UC Davis researchers have found that routine information—blood pressure, respiratory rate, temperature, and white blood cell count— from the EHRs of hospitalized patients can be used to predict the early stages of sepsis, a leading cause of death and hospitalization in the United States. They also determined that just three measures—lactate level, blood pressure, and respiratory rate—can pinpoint the likelihood that a patient will die from the disease.
"EHRs have become essential resources for providing relevant information on patients' medical histories and improving the quality of care," says study coauthor Tim Albertson, chair of UC Davis Department of Internal Medicine. "We have shown that they can also be powerful resources for identifying best practices in medicine and reducing patient mortality."
Sepsis is an immune system response to infection that can damage organs and cause permanent physical and mental disabilities. It is associated with increased blood levels of lactate, an acid produced when organs receive too little oxygen.

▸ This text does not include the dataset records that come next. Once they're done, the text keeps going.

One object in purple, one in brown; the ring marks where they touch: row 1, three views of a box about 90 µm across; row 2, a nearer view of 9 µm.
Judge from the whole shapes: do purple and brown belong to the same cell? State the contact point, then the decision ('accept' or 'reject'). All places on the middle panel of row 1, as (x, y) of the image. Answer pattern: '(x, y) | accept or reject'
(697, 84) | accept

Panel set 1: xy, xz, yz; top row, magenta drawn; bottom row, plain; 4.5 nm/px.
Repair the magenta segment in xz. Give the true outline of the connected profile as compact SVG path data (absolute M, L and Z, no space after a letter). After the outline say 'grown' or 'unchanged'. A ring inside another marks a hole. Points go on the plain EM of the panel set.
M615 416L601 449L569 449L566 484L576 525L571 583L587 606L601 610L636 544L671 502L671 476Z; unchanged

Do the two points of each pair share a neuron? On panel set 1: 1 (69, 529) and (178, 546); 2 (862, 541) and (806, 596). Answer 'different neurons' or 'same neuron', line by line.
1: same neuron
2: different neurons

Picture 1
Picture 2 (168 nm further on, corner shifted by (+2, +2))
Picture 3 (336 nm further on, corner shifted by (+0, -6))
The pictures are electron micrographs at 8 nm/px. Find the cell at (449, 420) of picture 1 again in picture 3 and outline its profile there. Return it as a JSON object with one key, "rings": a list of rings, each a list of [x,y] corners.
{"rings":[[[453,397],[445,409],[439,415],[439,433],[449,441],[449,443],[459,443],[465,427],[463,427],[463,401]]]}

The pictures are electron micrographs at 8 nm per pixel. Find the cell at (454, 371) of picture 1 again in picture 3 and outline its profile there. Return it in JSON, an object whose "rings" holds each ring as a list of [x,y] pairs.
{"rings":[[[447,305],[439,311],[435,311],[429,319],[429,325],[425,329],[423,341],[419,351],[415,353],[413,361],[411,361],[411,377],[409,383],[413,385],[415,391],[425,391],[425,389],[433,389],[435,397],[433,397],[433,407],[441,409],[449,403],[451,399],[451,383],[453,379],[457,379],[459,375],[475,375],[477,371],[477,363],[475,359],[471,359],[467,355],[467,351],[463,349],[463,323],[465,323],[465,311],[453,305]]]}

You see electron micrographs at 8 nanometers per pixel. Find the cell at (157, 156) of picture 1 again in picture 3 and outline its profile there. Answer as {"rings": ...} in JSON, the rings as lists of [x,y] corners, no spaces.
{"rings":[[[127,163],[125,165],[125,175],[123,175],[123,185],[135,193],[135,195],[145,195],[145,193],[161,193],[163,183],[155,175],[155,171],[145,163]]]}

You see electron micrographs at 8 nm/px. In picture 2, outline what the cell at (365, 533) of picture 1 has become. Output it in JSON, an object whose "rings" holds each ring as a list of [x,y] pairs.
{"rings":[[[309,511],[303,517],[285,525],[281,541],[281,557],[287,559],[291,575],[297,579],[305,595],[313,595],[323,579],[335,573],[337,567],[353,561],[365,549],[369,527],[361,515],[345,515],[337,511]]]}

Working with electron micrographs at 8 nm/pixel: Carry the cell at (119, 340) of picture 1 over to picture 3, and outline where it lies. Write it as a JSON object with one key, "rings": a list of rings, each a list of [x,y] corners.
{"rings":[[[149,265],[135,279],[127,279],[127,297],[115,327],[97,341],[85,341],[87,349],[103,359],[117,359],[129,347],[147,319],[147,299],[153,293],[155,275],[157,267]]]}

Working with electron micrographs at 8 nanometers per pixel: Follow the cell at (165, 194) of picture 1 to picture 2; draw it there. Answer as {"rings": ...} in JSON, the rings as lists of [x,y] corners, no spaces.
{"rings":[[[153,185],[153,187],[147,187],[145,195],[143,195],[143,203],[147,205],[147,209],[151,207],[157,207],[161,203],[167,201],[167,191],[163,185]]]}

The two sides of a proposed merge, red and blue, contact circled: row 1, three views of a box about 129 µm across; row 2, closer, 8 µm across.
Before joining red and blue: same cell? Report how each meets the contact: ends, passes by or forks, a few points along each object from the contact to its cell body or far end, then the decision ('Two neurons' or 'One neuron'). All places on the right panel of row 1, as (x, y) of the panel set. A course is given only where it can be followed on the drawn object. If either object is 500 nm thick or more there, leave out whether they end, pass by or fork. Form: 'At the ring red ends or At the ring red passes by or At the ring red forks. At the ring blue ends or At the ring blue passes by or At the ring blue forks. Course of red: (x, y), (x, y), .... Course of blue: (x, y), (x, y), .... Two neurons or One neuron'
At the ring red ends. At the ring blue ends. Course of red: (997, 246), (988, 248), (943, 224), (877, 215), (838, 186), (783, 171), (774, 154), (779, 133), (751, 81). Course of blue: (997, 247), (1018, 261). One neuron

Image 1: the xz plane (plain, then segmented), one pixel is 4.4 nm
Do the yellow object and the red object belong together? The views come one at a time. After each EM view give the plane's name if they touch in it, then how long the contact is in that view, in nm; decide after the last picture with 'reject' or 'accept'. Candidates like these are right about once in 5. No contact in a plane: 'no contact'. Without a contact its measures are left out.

Patients are rarely screened for blood lactate levels, because sepsis is very hard to distinguish in its early stages. The blood test also lacks specificity, as many patients with elevated lactate do not have sepsis.
While early treatment with broad-spectrum antibiotics and intravenous fluids is associated with better outcomes for those with sepsis, the potential harm from those treatments for low-risk patients far outweighs the benefits.
"Finding a precise and quick way to determine which patients are at high risk of developing the disease is critically important," says study coauthor Hien Nguyen, an associate professor of internal medicine and medical director of EHRs at UC Davis. "We wanted to see if EHRs could provide the foundation for knowing when aggressive diagnosis and treatment are needed and when they can be avoided."
In conducting their investigation, the researchers analyzed data from the EHRs of 741 patients with sepsis at UC Davis Medical Center during 2010. They found that vital signs combined with serum white blood cell count—measures routinely taken for hospitalized patients—could accurately predict high lactate levels and sepsis. They also found that lactate level, blood pressure, and respiratory rate could determine a patient's risk of death from sepsis.
The research team is now working on a specific sepsis-risk algorithm that can be automatically calculated in the EHR.
"The electronic health record has been a transformative development for the delivery of health care with enormous potential," says Ilias Tagkopoulos, an assistant professor of computer science at UC Davis and senior author of the study. "Rather than using a 'gut-level' approach in an uncertain situation, physicians can instead use a decision-making tool that 'learns' from patient histories to identify health status and probable outcomes. Another benefit of the sepsis predictor is that it is based on routine measures, so it can be used anywhere—on the battlefield or in a rural hospital in a third-world country."
The study, titled "From Vital Signs to Clinical Outcomes for Patients with Sepsis: A Machine Learning Basis for a Clinical Decision Support System," was published in the Journal of the American Medical Informatics Association.